On 2022-12-20 11:49:28 (+0100), Pierre Schmitz wrote:
On Tue, Dec 20, 2022 at 11:25 AM David Runge email@example.com wrote:
Hm, I'm not so happy about this removing the checks and hardcoding php-legacy though.
The check is done by calling versioncheck.php directly as it fails when version constraints are not met.
You are correct, if we want users to be able to use both PHP packages we cannot hard-code it. On the other hand, the current solution hard codes it during build time. This means users cannot switch to another compatible PHP version without rebuilding the package. We should also be aware that using this approach might unexpectedly change the dependencies. E.g. if you build nextcloud today it will depend on php-legacy. If you build it in 6 month it might depend on the regular php package.

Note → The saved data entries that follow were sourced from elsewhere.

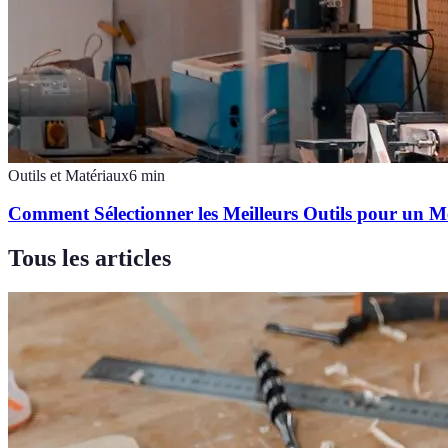
Outils et Matériaux
6
min
Comment Sélectionner les Meilleurs Outils pour un M
Tous les articles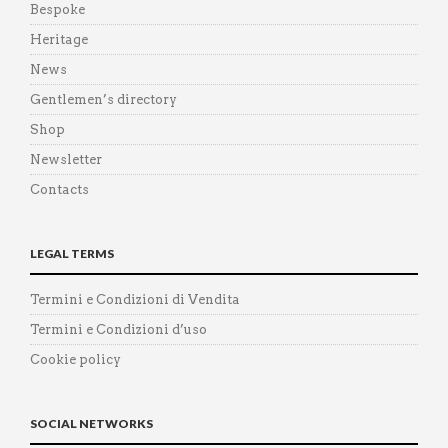
Bespoke
Heritage
News
Gentlemen’s directory
Shop
Newsletter
Contacts
LEGAL TERMS
Termini e Condizioni di Vendita
Termini e Condizioni d’uso
Cookie policy
SOCIAL NETWORKS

When this happens, users might need to update their php.ini, web server and systemd services configuration.
But I do not mind much; in the end its a trade-off between complexity and choice.
With the current approach users can at least choose and we get more feedback during build of the package. Plus, this is supposed to work with automatic rebuilds (e.g. when bumping the interpreter(s)), which IMHO is quite desirable.
I can look into fixing it later today.
There has been a problem  introduced by not renaming the soname of libphp-legacy.so. The soname was still libphp.so, so linking against libphp-legacy.so led to dependents requiring libphp.so instead (this was also the case for the apache plugin btw). This should have been tested more thoroughly and it took me some time to figure out what was going wrong yesterday. A patched php-legacy is in [testing] though.
Meanwhile, there still seem to be issues with uwsgi-plugin-php-legacy and it would be great, if you could help solve them, since this is broken after switching to php-legacy.